Les changements climatiques aggravent le risque d’incendie, de chaleur humide extrême et de mauvaise qualité de l’air. Voilà notre nouvelle réalité. Les travailleuses et travailleurs ont donc besoin d’équipement de protection individuelle adapté et de meilleurs moyens de se reposer et de reprendre des forces – pas de ce qui avait cours il y a dix ans.

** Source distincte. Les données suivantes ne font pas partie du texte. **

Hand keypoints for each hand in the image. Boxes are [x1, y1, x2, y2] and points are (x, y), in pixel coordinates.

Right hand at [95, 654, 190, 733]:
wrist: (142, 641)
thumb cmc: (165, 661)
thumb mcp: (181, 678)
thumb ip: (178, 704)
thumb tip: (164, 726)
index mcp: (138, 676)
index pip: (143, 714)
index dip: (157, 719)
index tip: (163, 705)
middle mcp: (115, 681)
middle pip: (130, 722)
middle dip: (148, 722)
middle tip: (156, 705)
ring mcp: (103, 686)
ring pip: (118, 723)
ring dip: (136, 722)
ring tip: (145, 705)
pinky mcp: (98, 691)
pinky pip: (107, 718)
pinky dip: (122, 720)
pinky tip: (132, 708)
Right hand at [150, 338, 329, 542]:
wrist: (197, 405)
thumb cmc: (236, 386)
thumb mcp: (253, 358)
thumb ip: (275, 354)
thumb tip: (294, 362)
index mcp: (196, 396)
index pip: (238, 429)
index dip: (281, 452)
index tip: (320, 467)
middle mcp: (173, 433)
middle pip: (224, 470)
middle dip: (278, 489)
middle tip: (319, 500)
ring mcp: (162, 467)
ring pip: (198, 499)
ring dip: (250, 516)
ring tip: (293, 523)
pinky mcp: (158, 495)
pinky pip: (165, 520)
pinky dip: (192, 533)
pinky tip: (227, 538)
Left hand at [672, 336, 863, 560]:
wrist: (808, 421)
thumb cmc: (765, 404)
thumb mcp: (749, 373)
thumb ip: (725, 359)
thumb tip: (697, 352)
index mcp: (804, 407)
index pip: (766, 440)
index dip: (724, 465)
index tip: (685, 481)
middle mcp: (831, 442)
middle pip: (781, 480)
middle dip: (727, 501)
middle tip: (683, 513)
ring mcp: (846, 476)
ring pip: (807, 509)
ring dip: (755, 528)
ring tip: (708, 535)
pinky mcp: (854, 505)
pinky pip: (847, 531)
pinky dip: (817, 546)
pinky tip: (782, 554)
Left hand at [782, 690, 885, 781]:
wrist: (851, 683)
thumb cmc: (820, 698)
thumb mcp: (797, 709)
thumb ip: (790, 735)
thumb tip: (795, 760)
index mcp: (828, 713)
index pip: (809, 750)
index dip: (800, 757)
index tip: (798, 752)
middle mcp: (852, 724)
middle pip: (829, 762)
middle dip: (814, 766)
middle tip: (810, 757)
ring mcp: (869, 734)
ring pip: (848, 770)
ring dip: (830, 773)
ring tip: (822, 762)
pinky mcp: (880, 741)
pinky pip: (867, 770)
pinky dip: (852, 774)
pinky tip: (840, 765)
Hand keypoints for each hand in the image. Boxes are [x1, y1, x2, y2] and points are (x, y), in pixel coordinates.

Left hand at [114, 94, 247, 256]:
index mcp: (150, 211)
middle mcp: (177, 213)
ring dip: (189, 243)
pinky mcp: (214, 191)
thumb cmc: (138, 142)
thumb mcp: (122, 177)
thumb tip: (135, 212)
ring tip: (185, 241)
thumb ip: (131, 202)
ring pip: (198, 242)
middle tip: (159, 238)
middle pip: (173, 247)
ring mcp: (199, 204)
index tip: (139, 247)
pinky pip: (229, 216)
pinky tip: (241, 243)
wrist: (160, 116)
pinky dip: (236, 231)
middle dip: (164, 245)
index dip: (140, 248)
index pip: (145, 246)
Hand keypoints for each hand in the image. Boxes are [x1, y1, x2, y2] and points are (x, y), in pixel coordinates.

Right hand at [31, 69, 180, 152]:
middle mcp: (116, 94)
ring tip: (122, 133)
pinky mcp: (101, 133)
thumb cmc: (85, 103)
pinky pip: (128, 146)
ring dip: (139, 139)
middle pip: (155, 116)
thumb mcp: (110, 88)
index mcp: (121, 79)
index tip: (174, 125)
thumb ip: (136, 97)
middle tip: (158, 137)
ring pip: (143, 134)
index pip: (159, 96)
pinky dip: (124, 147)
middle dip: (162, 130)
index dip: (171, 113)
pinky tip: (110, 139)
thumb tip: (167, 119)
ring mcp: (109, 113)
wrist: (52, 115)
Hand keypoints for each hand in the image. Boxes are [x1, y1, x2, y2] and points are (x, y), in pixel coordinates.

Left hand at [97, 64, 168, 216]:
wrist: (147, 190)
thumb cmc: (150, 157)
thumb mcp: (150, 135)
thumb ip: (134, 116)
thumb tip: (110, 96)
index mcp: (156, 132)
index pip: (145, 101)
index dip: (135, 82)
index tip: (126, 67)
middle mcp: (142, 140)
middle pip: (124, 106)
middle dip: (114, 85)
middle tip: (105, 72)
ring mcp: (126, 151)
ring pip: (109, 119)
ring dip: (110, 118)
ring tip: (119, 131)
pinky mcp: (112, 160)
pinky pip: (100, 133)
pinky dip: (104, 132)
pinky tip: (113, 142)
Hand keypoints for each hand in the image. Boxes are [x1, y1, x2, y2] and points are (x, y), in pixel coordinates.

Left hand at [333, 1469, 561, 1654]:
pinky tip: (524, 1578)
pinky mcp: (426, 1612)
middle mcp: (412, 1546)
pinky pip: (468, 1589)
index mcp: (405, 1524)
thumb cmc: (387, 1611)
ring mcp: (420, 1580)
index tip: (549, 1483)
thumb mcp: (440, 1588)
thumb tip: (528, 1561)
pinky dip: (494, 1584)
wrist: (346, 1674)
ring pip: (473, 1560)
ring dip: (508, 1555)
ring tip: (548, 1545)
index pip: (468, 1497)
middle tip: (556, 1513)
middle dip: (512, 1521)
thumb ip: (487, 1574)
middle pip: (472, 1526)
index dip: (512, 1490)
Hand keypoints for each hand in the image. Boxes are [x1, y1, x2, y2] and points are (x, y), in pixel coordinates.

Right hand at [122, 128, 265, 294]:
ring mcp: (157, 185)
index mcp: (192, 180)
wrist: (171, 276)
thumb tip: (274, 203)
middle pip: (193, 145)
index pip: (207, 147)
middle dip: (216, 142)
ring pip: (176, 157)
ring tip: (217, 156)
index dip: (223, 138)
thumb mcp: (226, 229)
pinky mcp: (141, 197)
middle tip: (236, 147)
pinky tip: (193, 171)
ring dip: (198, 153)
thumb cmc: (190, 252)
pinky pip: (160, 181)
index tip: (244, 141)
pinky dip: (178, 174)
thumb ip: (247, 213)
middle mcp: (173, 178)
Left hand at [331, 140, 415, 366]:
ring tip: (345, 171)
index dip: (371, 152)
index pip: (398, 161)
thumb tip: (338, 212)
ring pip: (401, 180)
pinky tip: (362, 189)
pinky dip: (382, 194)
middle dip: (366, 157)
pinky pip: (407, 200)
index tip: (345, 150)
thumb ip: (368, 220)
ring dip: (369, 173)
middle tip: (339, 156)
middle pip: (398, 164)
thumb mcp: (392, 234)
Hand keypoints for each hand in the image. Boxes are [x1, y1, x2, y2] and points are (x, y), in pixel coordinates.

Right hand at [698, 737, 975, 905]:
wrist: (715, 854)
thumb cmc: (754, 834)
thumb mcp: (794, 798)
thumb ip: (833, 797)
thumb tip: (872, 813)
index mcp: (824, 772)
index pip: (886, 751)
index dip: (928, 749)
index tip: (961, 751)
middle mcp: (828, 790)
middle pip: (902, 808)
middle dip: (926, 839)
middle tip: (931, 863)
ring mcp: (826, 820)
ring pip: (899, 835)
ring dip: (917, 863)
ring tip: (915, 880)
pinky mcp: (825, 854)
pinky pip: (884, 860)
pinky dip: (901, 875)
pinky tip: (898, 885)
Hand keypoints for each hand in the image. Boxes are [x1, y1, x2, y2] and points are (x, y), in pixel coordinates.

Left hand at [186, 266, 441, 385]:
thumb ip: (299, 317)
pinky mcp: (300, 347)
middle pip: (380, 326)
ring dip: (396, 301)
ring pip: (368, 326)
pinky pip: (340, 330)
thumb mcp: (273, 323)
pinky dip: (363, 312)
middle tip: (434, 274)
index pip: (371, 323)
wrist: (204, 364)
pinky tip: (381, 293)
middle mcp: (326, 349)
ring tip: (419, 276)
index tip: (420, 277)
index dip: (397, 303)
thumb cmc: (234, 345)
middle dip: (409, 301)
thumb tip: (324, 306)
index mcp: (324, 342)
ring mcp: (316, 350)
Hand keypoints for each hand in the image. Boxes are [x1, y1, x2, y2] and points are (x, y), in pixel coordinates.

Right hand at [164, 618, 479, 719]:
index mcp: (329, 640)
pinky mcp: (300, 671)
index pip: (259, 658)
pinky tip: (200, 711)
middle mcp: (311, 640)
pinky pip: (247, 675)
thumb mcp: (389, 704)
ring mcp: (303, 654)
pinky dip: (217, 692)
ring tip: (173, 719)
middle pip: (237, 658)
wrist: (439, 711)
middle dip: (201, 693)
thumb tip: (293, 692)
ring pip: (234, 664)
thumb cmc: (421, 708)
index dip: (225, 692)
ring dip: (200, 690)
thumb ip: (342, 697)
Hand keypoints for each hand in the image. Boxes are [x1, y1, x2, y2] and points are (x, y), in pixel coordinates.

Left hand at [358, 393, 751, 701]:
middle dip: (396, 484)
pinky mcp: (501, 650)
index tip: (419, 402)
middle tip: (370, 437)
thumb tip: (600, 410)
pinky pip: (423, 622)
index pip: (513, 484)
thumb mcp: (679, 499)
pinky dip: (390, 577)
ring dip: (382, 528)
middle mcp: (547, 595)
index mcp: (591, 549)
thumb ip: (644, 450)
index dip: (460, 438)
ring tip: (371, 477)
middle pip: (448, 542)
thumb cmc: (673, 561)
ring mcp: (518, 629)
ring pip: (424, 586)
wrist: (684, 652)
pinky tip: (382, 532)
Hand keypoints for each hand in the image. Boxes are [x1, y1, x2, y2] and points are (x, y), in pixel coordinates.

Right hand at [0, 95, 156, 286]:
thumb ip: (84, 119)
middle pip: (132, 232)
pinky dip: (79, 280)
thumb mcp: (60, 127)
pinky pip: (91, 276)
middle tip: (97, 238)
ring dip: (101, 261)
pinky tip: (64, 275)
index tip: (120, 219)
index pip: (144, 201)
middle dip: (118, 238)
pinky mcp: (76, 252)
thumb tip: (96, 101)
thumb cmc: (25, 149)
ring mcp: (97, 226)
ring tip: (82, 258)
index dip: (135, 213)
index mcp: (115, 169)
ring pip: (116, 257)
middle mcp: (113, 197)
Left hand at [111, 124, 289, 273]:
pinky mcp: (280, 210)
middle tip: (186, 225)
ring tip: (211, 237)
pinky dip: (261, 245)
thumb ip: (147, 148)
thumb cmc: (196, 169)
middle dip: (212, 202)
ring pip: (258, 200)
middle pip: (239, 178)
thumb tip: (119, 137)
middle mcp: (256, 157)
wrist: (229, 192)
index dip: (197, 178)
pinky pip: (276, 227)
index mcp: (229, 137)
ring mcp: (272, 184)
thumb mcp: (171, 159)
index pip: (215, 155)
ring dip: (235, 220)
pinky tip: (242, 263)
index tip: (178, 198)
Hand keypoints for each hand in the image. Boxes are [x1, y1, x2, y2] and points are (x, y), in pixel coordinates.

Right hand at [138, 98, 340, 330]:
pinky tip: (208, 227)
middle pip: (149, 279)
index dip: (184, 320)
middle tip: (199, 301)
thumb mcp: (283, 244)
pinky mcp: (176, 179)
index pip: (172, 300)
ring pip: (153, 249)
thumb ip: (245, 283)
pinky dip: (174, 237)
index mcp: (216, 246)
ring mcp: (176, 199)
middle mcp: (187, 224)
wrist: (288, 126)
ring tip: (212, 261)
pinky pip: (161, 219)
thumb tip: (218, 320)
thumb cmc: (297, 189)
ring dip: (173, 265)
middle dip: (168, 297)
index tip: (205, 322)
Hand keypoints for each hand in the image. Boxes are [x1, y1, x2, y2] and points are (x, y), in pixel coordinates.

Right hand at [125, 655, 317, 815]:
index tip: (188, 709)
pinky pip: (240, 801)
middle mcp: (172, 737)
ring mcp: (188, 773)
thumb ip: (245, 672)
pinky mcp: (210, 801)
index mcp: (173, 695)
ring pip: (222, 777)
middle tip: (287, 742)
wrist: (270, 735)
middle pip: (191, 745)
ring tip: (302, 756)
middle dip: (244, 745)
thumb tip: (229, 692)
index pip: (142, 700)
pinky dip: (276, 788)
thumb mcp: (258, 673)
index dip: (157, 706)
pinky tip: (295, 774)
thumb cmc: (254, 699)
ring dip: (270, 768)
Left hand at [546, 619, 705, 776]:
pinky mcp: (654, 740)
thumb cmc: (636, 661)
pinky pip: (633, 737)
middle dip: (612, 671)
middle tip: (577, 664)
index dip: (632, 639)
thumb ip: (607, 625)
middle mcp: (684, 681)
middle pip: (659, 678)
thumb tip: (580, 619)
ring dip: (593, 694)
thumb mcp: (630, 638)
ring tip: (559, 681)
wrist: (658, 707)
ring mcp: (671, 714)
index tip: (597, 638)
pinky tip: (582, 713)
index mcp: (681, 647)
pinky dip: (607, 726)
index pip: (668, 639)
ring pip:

Il leur faut une formation et de l’équipement appropriés, suffisamment de collègues pour prendre la relève, et de bonnes mesures de soutien psychologique.
Le gouvernement fédéral doit renforcer ses équipes de pompières et pompiers d’un océan à l’autre, en particulier dans le Nord. Il doit aussi bonifier les programmes d’intervention d’urgence et de lutte contre les feux de forêt de Parcs Canada (notamment par l’ajout de ressources et l’embauche) avant que le personnel ne croule sous la tâche. Enfin, on doit pouvoir compter sur un Centre des opérations doté du personnel nécessaire pour surveiller les menaces et coordonner les interventions du fédéral 24 heures sur 24. Le gouvernement doit également verdir son fonctionnement en favorisant le télétravail et le transport en commun, par exemple.
Les catastrophes climatiques ne font qu’empirer. On ne peut pas attendre que les gens qui nous protègent arrivent au bout du rouleau avant de leur allouer les ressources dont ils ont besoin.